DOJ sues five more states for full voter rolls, bringing nationwide campaign to 29 states
On February 26, 2026, the Justice Department's Civil Rights Division announced federal lawsuits against Utah, Oklahoma, Kentucky, West Virginia, and New Jersey for failing to produce their full statewide voter registration lists, bringing the Department's nationwide total to 29 states and the District of Columbia. DOJ asserted authority under the Civil Rights Act of 1960 to compel production, inspection, and analysis of complete voter rolls — data that can include names, addresses, dates of birth, and partial Social Security or driver's license numbers — to cross-check for "improper registrations." The filings came after federal courts had dismissed several earlier DOJ voter-roll suits.
Actors
- Pamela Bondi
- Harmeet K. Dhillon
- U.S. Department of Justice, Civil Rights Division
On February 26, 2026, the Justice Department's Civil Rights Division announced that it had filed federal lawsuits against five states — Utah, Oklahoma, Kentucky, West Virginia, and New Jersey — for failing to produce their full statewide voter registration lists upon request. The Department said the filings brought its nationwide total to 29 states plus the District of Columbia. Attorney General Pamela Bondi framed the suits as election-integrity enforcement, saying "accurate, well-maintained voter rolls are a requisite for the election integrity that the American people deserve," while Assistant Attorney General Harmeet K. Dhillon of the Civil Rights Division said state officials were "choosing to fight us in court rather than show their work" and that the Department "will not be deterred, regardless of party affiliation."

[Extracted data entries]
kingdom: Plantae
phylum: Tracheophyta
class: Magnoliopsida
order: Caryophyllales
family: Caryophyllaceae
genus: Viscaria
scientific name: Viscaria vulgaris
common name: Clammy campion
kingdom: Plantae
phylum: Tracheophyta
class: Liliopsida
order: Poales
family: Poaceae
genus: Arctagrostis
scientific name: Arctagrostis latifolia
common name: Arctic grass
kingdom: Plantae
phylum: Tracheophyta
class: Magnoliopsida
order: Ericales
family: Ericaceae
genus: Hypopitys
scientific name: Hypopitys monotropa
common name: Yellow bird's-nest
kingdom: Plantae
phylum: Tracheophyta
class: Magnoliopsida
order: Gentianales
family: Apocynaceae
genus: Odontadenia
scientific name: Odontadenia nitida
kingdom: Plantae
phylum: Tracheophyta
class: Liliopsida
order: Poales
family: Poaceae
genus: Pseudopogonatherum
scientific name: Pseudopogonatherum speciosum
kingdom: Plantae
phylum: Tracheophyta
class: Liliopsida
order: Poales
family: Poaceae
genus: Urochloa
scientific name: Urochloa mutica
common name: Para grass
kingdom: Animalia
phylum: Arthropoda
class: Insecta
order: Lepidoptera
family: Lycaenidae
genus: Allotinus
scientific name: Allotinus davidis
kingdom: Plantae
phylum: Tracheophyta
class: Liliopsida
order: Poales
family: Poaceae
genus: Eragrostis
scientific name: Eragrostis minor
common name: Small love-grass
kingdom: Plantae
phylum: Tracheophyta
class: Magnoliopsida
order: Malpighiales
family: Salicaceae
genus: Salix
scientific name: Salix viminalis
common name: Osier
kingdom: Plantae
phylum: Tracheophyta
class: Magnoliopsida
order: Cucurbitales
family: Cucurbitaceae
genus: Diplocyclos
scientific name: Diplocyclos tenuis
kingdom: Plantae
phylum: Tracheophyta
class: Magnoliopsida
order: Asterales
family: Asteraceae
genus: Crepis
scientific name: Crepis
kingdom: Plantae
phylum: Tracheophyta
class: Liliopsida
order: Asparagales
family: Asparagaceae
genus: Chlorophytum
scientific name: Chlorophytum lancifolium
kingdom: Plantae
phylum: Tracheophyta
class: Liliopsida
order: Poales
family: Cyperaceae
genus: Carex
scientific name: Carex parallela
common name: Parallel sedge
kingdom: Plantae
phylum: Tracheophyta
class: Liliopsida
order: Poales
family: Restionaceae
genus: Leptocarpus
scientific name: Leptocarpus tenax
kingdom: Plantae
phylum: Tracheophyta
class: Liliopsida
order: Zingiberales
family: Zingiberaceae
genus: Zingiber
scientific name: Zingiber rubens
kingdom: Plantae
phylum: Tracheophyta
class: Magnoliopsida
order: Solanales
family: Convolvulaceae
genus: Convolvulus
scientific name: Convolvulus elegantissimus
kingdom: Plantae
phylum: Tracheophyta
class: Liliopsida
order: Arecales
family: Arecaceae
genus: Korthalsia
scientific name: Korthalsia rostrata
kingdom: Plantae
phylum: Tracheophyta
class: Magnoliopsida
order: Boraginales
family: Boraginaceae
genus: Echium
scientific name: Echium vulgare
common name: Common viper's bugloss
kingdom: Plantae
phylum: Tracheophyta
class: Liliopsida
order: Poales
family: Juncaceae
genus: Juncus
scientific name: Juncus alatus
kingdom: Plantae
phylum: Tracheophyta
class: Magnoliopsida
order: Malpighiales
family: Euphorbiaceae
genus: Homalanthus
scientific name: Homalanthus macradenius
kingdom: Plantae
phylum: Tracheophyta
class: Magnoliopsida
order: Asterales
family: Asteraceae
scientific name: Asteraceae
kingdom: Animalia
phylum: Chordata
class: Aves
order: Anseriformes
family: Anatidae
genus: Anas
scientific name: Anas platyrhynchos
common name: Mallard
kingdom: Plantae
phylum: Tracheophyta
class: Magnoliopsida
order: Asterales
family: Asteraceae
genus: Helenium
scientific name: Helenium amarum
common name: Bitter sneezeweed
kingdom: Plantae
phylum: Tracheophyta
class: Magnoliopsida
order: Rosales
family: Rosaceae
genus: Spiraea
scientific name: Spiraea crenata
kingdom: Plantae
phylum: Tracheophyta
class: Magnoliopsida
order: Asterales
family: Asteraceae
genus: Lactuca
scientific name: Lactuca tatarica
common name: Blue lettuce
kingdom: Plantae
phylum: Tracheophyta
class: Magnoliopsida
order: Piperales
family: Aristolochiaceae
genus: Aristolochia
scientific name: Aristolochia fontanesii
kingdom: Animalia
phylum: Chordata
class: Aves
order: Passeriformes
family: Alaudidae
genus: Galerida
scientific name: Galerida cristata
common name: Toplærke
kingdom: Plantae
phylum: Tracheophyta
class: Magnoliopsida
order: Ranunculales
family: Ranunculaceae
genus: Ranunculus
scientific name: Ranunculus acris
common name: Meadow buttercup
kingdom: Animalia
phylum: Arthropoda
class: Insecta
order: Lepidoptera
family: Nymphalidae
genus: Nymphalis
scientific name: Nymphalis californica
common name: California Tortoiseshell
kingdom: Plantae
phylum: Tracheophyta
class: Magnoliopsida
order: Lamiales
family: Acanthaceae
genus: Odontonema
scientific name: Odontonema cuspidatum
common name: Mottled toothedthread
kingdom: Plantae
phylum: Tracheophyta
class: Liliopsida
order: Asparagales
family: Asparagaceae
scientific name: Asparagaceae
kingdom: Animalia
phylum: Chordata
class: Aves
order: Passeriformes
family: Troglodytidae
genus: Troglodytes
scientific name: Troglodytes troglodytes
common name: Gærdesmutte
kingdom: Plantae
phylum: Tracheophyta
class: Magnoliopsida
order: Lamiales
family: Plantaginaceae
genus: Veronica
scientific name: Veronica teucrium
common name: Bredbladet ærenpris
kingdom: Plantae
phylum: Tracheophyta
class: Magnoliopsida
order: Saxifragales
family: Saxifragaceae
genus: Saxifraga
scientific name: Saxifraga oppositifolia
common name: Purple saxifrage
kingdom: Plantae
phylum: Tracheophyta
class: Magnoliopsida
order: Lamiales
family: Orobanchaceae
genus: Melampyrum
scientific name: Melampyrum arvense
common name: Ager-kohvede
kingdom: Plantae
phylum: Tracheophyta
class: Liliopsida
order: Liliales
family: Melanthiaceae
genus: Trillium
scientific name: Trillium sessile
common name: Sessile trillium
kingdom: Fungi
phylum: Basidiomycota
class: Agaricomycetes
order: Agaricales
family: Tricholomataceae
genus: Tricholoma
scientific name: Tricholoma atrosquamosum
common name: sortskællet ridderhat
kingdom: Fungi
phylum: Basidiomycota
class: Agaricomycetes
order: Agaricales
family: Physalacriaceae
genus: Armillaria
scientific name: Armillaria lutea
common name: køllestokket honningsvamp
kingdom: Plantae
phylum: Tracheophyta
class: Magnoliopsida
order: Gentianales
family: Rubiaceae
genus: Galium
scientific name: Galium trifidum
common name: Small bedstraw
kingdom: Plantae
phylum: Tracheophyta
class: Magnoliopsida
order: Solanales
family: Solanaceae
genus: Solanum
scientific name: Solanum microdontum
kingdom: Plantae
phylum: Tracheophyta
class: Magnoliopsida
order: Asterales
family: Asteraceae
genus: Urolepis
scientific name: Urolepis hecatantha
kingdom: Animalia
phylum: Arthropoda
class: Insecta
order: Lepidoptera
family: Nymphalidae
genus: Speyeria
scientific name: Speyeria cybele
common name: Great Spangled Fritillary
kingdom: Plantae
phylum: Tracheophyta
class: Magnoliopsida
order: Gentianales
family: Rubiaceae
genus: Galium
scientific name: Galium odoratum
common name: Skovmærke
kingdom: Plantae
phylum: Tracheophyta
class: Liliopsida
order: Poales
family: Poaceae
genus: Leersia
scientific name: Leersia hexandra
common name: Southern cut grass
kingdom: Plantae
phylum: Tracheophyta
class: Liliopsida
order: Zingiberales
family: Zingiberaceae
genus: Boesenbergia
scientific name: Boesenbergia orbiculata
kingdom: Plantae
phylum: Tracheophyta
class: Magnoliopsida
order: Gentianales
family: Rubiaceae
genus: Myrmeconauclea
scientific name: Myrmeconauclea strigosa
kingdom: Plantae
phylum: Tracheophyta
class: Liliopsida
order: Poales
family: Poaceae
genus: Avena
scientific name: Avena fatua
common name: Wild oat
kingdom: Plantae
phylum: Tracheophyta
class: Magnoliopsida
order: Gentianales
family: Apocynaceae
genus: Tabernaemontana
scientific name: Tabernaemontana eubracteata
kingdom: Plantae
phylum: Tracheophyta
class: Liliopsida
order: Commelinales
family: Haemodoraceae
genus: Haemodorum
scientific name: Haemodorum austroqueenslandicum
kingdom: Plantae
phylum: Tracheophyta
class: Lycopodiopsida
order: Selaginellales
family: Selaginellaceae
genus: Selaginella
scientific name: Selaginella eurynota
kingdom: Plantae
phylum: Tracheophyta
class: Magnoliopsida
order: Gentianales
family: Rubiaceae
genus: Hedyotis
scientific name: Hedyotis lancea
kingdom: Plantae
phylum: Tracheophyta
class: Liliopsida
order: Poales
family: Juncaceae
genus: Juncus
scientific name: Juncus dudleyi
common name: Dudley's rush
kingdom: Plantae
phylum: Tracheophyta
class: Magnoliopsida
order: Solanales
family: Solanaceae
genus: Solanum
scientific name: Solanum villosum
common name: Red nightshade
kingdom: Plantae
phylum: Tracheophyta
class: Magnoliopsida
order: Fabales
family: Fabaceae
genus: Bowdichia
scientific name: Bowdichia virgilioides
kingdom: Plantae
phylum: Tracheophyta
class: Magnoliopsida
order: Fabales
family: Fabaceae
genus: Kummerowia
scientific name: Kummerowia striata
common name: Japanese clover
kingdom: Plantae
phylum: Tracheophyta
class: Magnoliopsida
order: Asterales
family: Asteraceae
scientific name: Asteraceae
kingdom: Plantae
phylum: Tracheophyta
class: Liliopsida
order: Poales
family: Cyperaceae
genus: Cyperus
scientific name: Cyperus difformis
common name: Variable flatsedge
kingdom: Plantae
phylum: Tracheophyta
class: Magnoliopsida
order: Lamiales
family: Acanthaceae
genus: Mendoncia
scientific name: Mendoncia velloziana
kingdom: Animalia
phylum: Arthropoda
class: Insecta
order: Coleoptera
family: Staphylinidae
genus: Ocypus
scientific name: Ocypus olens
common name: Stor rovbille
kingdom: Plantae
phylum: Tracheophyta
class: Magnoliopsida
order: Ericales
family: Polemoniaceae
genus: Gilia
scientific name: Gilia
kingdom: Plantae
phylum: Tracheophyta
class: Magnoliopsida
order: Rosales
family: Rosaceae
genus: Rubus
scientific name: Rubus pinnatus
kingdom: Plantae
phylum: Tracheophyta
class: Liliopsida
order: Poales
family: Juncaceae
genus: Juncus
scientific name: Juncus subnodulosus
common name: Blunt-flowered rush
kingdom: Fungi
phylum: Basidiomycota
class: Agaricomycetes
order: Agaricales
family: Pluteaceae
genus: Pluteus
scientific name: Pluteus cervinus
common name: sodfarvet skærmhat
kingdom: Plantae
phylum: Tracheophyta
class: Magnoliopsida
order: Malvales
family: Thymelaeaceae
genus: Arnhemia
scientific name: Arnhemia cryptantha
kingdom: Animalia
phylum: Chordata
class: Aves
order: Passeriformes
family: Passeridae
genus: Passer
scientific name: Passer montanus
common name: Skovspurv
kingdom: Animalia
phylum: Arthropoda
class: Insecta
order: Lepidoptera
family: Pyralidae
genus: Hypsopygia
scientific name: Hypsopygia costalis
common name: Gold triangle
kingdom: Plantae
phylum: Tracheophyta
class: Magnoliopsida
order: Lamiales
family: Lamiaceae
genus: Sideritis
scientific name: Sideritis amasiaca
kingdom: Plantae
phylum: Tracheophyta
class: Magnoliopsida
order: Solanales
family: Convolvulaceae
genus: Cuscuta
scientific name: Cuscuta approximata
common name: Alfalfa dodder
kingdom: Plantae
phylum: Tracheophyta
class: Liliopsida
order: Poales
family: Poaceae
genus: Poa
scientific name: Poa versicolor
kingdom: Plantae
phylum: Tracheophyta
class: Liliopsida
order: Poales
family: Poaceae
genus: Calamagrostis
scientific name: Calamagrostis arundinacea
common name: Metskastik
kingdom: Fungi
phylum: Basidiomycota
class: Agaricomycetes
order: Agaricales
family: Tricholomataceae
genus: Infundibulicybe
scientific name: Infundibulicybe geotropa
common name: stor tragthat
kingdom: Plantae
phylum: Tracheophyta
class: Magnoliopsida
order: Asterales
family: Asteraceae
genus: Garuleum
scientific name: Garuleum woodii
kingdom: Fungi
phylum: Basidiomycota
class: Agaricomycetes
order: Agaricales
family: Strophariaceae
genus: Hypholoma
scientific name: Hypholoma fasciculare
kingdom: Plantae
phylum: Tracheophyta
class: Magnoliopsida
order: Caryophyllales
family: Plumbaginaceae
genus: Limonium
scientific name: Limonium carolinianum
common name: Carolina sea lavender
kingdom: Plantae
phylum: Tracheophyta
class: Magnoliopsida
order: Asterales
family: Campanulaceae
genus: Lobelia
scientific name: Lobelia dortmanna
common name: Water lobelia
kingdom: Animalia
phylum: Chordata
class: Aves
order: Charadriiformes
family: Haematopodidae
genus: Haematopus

To be done ▸
(a) According to the text on the Justice Department's voter-roll lawsuits, which law did the Department cite as its authority to compel production of complete voter rolls?
(b) Continue the text on the Justice Department's voter-roll lawsuits from its last sentence.

Expected outputs ▸
(a) The Civil Rights Act of 1960.

(b)
According to the lawsuits, the Attorney General claims authority under the Civil Rights Act of 1960 to demand the production, inspection, and analysis of complete statewide voter registration lists, which she says can be cross-checked for "improper registrations." The complete files DOJ seeks can include voters' names, addresses, dates of birth, and partial Social Security or driver's license identifiers. Four of the five states sued in this round — Utah, Oklahoma, Kentucky, and West Virginia — are Republican-led, underscoring that the data demand has reached across party lines.
The February 26 filing is one discrete act in a sustained 2026 campaign to compel states to surrender copies of their centralized voter-registration databases — an assertion of federal control over election administration that the Constitution's Elections Clause (Art. I, Sec. 4) assigns primarily to the states, with Congress empowered to override. By the date of these suits, federal courts had already dismissed several earlier DOJ voter-roll suits, rejecting the Department's theory that the 1960 Civil Rights Act grants near-automatic access to unredacted statewide databases. The same campaign is the subject of The Standing's March 27, 2026 entry on DOJ's admission in United States v. Amore (D.R.I.) that "duplicate and deceased" analysis of obtained data had already begun.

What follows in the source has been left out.